Horror flick catfight everyone! 

For any Paranormal Activity fans out there, you probably know by now that a sequel was quickly green-lit after its surprising theatrical run. Well, as of last week, the word was that Paramount has hired screenwriter Michael R. Perry and director Kevin Greutert to do Paranormal Activity 2.

The interesting part of this story was that Greutert made his directorial debut with Saw VI, which went head to head with Paranormal Activity this past Autumn. Further inetersting news was that the studio wanted PA2 in theaters on October 22, going head to head with - yup, you guessed it, Saw VII 3D.

Well, now the word is that Twisted Pictures and Lionsgate have just exercised a contract option and are requiring Greutert to abandon PA2 and direct Saw VII 3D.

So, where does this leave PA2? We shall see&#8230;&#8230;&#8230;&#8230;I wasn't a fan of the first flick and given how Blair Witch 2 turned out, I wonder how this sequel will go. Anyone interested?

http://www.deadline.com/hollywood/s...ar-gets-bloody-for-halloween-2010-box-office/

http://shocktilyoudrop.com/news/topnews.php?id=13832


----------



## Johnny Thunder (Feb 24, 2006)

The studio has the official site and teaser trailer for anyone who's interested.

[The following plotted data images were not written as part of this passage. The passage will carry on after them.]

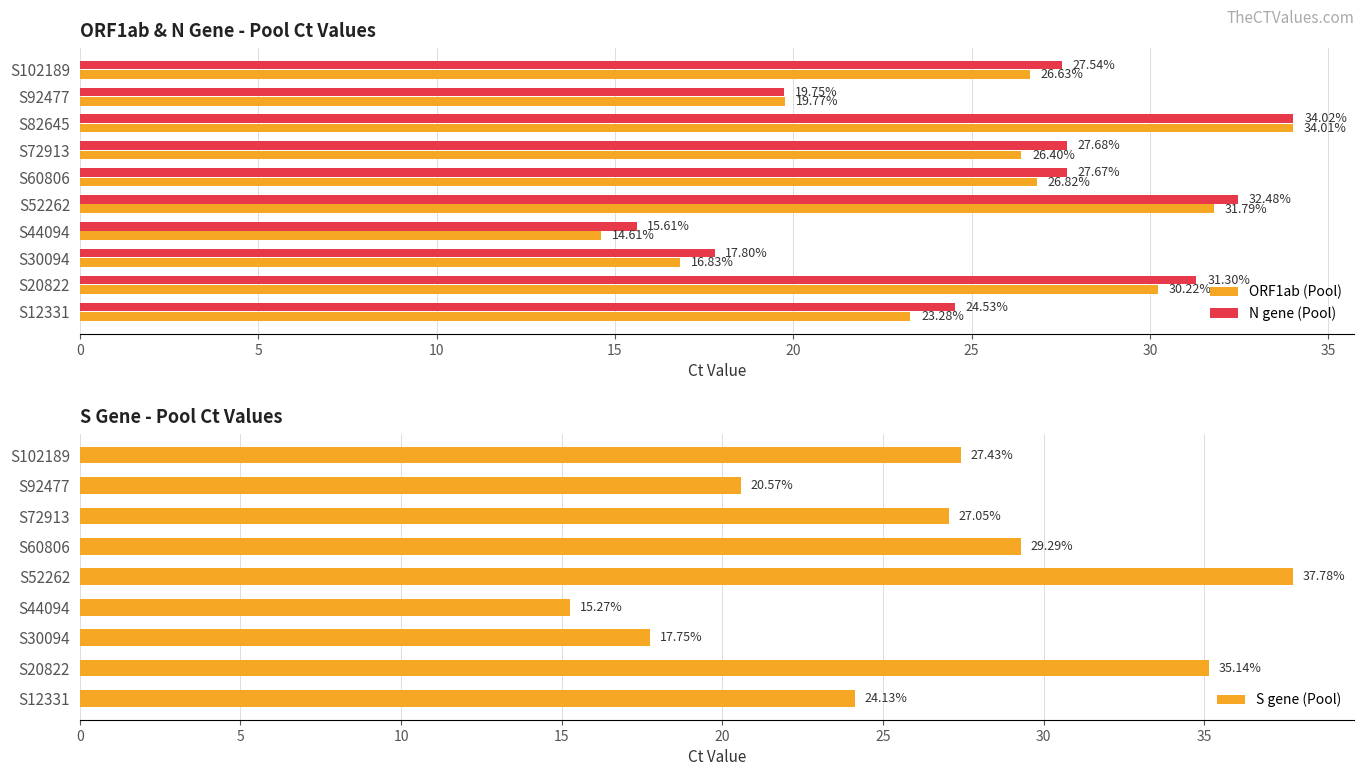

Rank the categories by ORF1ab (Pool) value from lowest to highest.

S44094, S30094, S92477, S12331, S72913, S102189, S60806, S20822, S52262, S82645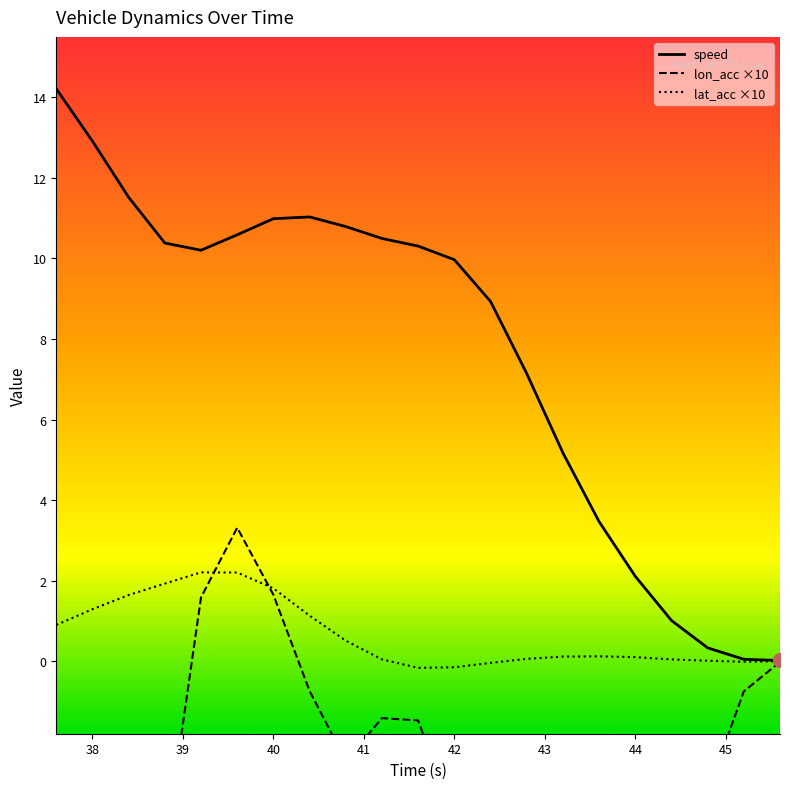

Reading left to right, extract all data points from this chart.

speed: 14.2	12.9	11.5	10.4	10.2	10.6	11.0	11.0	10.8	10.5	10.3	10.0	8.9	7.1	5.2	3.5	2.1	1.0	0.3	0.0	0.0
lon_acc: -8.2	-9.5	-9.9	-4.7	1.6	3.3	1.6	-0.7	-2.5	-1.4	-1.5	-4.0	-10.5	-13.6	-13.3	-10.3	-8.6	-6.3	-3.2	-0.7	-0.0
lat_acc: 0.9	1.3	1.6	1.9	2.2	2.2	1.8	1.1	0.5	0.0	-0.2	-0.1	-0.0	0.1	0.1	0.1	0.1	0.0	0.0	-0.0	0.0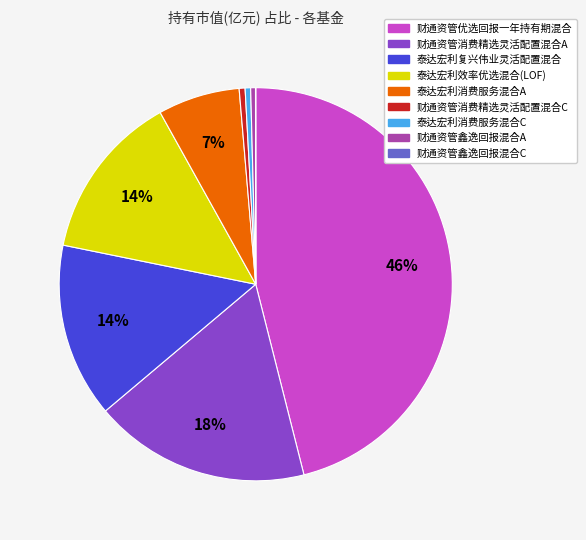

To the nearest percent, what percentage of the pie is 泰达宏利消费服务混合A?

7%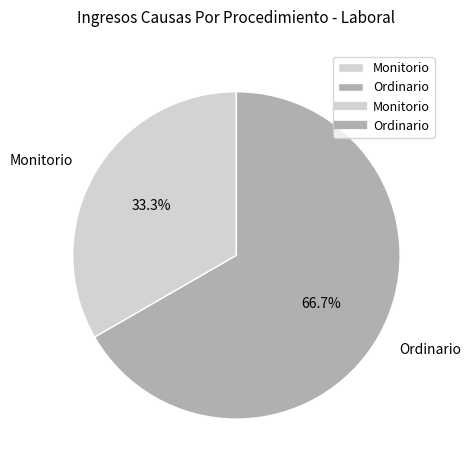

True or false: Monitorio accounts for 48% of the total.

False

http://www.paranormalmovie.com/


----------



## skeletonowl (Aug 8, 2006)

I think it is incredibly cheap to make a sequel. I liked the first ones concept even though I wasn't very scared at all. I'm guessing that girl might be the one from the first one?


----------



## Dr Morbius (Sep 21, 2004)

It;s like when you say something witty that only fits in with one particular segment of a piece of conversation, everyone laughed and enjoyed it. THEN you try to say it again, only it never has the same impact. IT was done already. It was said, everyone enjoyed it, just leave it at that. It will NEVER have the same impact again. Ever. So stop it. Please.


----------



## kprimm (Mar 14, 2009)

I really liked the first one and thought it was very well done for what it was.


----------